» **Texte**:
====================

D'emblée, on ne nous a pas donné notre chance

Annelise Oeschger

p. 26

Citer cet article

Référence papier

Annelise Oeschger, « D'emblée, on ne nous a pas donné notre chance », Revue Quart Monde, 178 | 2001/2, 26.

Référence électronique

Annelise Oeschger, « D'emblée, on ne nous a pas donné notre chance », Revue Quart Monde [En ligne], 178 | 2001/2, mis en ligne le 05 novembre 2001, consulté le 19 avril 2024. URL : https://www.revue-quartmonde.org/1713

Le droit d'être entendu et le droit à un procès équitable sont des droits fondamentaux. Comment les garantir lorsque les conditions d'existence des familles exclues sont ignorées à un point tel que les préjugés font qu'elles sont pré-jugées, sans la moindre chance d'obtenir justice? La cause de la famille W., de Suisse, est exemplaire à ce sujet et dévoile une véritable discrimination sociale.

J'ai suivi de près le combat humain et juridique de la famille W., vivant dans la pauvreté et l'exclusion, au milieu du village natal de M. W., en Suisse.

Leur enfant était né à Noël 1992. Le 2 janvier 1993 les forces publiques le leur enlevaient et le plaçaient dans un foyer – sans leur dire où. C'était leur premier enfant.

Déjà début décembre, l'autorité tutélaire de la commune avait décidé que la mère n'était pas capable d'élever l'enfant à naître et lui avait retiré le droit de garde. Après son mariage avec le père de l'enfant, en mars 1993, l'autorité tutélaire décida de retirer également à celui-ci le droit de garde. Par ailleurs, elle ne cacha pas son intention de faire adopter l'enfant et d'enlever à monsieur et madame W. tous leurs éventuels futurs enfants.

Une avocate, alliée d'ATD Quart Monde, a pris la défense de la famille. Dans le livre Artisans de démocratie1, elle témoigne de ce combat. Trente-deux mois après le retrait du droit de garde, le Tribunal fédéral suisse a constaté : « Il est vrai qu'il était disproportionné de séparer l'enfant de sa mère peu après la naissance, en particulier parce que ni les besoins de l'enfant ni la situation de la mère ne justifiaient une telle mesure sévère. »(ATF du 6 septembre 1995, p. 10)

Un chemin d’humiliations

Au cours de ces trente-deux mois, les parents ont pu, après un certain temps, rendre visite à leur enfant puis ils ont pu la prendre chez eux pour des week-ends, voire des semaines de vacances. A chaque fois c'était la déchirure de devoir à nouveau se séparer. Parallèlement, ils ont épuisé leur droit de recours, allant du préfet au Tribunal fédéral en passant par la cour d'appel du canton. C'était un chemin parsemé d'humiliations.

====================

Données enregistrées:
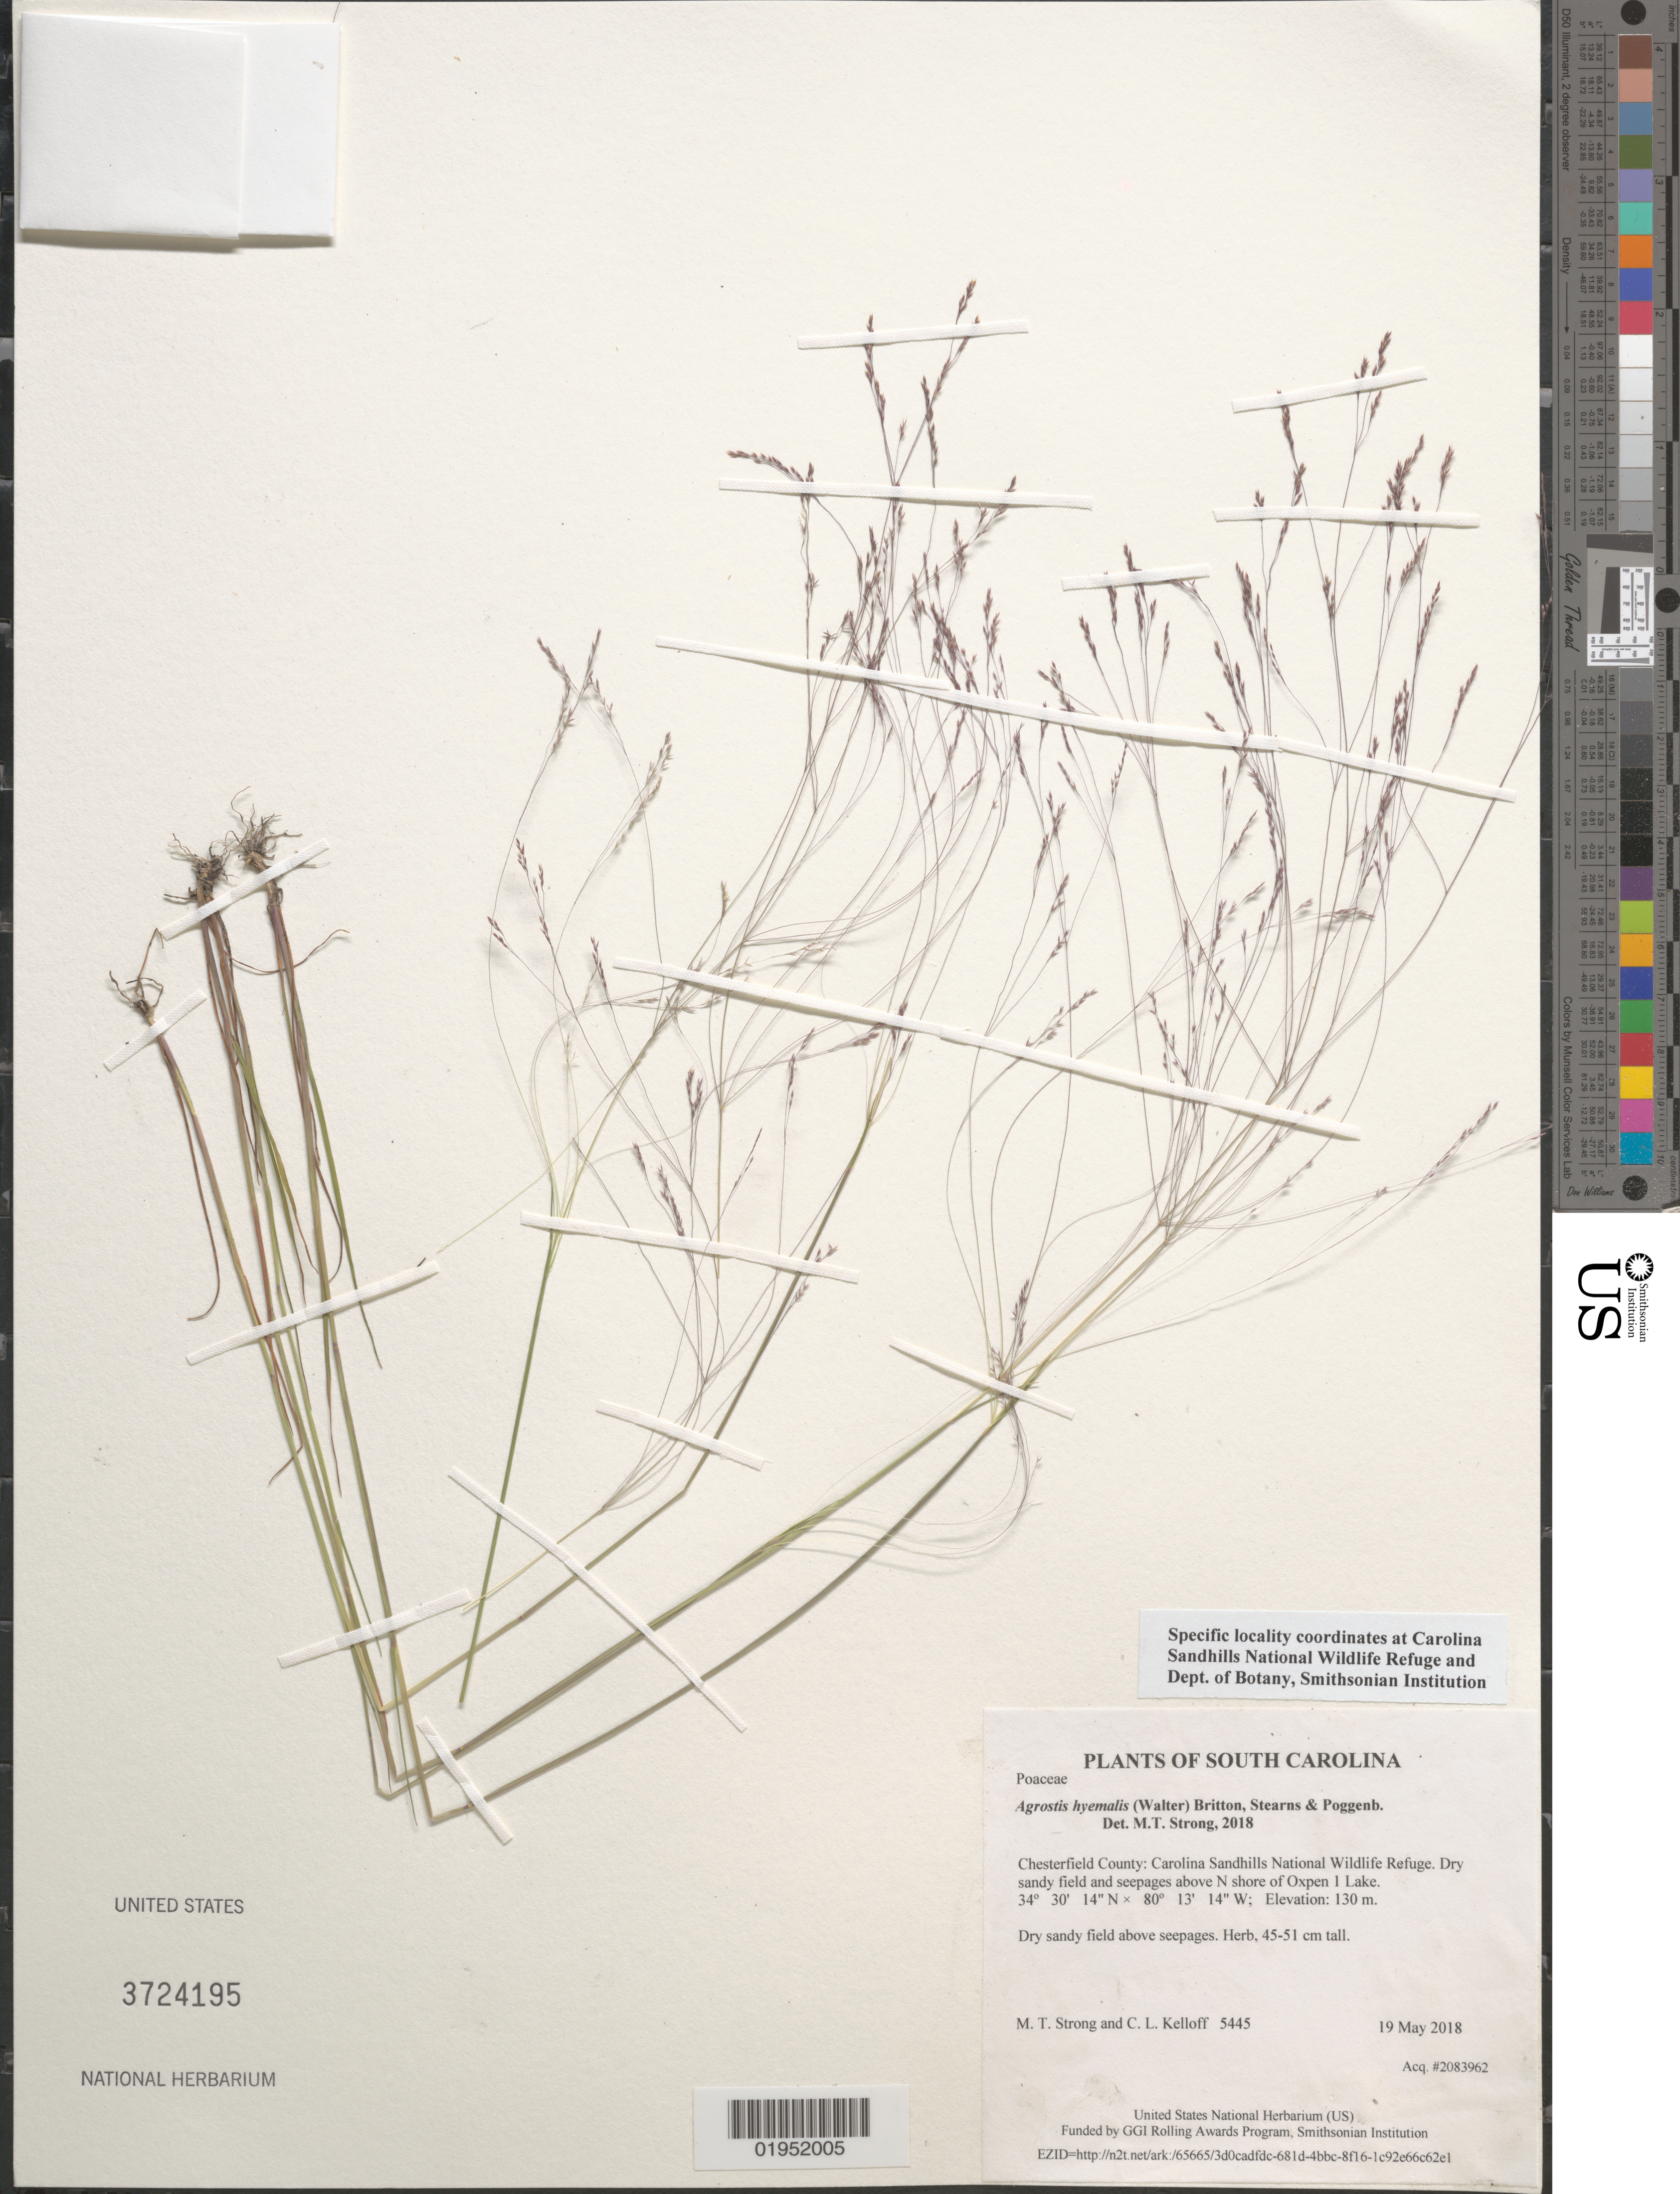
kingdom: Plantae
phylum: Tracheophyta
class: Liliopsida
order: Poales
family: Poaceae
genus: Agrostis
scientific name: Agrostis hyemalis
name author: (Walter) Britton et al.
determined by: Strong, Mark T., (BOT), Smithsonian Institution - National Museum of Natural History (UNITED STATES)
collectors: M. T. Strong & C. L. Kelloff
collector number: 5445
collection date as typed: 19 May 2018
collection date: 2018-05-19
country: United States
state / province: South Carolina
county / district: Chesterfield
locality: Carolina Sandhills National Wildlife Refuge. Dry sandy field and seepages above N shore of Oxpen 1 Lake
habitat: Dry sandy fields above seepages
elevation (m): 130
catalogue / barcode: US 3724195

====================

» **Consignes**:
1. D'après l'article sur la famille W., à quelle date les forces publiques ont-elles enlevé l'enfant à ses parents ?
2. Modifiez les enregistrements depuis la ligne contenant « collector number: 5445 » jusqu'à la fin des enregistrements, en remplaçant « locality » par « location ». Reproduisez uniquement ces lignes, sans aucun autre changement.

» **Réponses détaillées**:
1. Le 2 janvier 1993.

2.
collector number: 5445
collection date as typed: 19 May 2018
collection date: 2018-05-19
country: United States
state / province: South Carolina
county / district: Chesterfield
location: Carolina Sandhills National Wildlife Refuge. Dry sandy field and seepages above N shore of Oxpen 1 Lake
habitat: Dry sandy fields above seepages
elevation (m): 130
catalogue / barcode: US 3724195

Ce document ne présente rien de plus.